_Set problem_
Reproduce verbatim the lines of the records that start with the line containing "name author: Poepp." and continue through the line containing "type status: Syntype".

--- start of Records provided ---

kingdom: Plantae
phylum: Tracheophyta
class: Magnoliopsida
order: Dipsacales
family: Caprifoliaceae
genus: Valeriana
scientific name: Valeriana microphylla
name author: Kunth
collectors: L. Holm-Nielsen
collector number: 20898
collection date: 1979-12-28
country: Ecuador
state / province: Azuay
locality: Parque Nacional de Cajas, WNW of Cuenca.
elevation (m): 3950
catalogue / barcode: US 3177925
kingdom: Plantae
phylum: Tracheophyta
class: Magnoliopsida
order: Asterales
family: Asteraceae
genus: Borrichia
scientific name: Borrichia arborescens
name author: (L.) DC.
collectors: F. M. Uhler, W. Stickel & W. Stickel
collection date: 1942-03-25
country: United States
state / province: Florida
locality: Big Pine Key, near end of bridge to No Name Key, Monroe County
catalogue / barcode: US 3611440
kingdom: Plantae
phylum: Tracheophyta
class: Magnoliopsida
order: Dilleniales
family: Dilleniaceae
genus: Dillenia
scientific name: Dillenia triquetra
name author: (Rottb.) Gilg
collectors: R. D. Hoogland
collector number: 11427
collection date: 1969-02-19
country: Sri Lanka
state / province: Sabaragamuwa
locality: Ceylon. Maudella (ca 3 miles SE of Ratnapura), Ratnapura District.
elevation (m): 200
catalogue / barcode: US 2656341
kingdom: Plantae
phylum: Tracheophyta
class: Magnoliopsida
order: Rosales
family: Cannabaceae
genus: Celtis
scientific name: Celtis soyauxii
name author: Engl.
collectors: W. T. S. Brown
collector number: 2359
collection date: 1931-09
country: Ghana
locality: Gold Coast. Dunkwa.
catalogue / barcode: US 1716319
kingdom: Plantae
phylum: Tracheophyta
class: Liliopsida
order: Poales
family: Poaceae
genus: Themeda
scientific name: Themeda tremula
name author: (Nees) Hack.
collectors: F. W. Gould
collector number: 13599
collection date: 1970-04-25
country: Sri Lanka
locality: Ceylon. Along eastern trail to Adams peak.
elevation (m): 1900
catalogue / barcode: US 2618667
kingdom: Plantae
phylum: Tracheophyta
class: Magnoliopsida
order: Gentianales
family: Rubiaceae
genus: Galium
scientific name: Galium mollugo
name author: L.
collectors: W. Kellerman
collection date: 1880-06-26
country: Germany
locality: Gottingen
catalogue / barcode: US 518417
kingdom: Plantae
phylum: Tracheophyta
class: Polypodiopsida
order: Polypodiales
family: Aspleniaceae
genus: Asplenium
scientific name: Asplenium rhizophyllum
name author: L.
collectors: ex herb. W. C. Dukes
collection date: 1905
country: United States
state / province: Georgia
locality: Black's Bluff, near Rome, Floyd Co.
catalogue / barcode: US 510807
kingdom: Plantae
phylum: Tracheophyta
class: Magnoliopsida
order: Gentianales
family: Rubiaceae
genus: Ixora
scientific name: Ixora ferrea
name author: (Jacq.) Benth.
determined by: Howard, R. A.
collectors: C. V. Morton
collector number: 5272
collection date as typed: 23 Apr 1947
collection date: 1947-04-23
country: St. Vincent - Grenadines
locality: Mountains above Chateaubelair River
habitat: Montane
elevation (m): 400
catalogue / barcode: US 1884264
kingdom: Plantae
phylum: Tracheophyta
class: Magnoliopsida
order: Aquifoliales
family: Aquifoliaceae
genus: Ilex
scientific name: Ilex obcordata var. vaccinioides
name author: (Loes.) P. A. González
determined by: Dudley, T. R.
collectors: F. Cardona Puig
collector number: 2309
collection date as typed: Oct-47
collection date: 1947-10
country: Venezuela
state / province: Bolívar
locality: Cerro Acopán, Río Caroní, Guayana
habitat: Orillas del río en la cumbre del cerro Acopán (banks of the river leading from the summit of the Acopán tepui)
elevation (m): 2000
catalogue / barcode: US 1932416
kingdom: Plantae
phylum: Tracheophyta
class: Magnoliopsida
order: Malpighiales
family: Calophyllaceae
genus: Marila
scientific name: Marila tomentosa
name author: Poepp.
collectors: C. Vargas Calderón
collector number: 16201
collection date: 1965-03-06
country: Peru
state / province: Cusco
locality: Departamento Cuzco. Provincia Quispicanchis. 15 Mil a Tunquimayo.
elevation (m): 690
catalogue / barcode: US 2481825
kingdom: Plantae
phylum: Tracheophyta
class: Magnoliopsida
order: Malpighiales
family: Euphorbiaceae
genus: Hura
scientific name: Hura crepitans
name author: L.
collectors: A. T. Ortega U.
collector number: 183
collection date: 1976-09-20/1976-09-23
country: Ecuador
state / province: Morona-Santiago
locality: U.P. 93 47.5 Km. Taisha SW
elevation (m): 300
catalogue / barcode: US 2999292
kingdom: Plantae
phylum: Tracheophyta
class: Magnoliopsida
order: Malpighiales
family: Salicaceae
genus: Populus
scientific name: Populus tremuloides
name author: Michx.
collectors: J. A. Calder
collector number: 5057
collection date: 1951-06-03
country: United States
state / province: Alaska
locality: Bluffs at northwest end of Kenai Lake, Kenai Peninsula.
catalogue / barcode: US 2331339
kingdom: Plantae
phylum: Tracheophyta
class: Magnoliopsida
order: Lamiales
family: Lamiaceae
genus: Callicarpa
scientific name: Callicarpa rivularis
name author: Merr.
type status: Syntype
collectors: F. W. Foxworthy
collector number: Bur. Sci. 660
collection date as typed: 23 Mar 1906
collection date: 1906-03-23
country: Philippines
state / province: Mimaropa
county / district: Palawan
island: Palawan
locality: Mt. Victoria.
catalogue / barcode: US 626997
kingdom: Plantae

--- end of Records provided ---

_Exercise output_
name author: Poepp.
collectors: C. Vargas Calderón
collector number: 16201
collection date: 1965-03-06
country: Peru
state / province: Cusco
locality: Departamento Cuzco. Provincia Quispicanchis. 15 Mil a Tunquimayo.
elevation (m): 690
catalogue / barcode: US 2481825
kingdom: Plantae
phylum: Tracheophyta
class: Magnoliopsida
order: Malpighiales
family: Euphorbiaceae
genus: Hura
scientific name: Hura crepitans
name author: L.
collectors: A. T. Ortega U.
collector number: 183
collection date: 1976-09-20/1976-09-23
country: Ecuador
state / province: Morona-Santiago
locality: U.P. 93 47.5 Km. Taisha SW
elevation (m): 300
catalogue / barcode: US 2999292
kingdom: Plantae
phylum: Tracheophyta
class: Magnoliopsida
order: Malpighiales
family: Salicaceae
genus: Populus
scientific name: Populus tremuloides
name author: Michx.
collectors: J. A. Calder
collector number: 5057
collection date: 1951-06-03
country: United States
state / province: Alaska
locality: Bluffs at northwest end of Kenai Lake, Kenai Peninsula.
catalogue / barcode: US 2331339
kingdom: Plantae
phylum: Tracheophyta
class: Magnoliopsida
order: Lamiales
family: Lamiaceae
genus: Callicarpa
scientific name: Callicarpa rivularis
name author: Merr.
type status: Syntype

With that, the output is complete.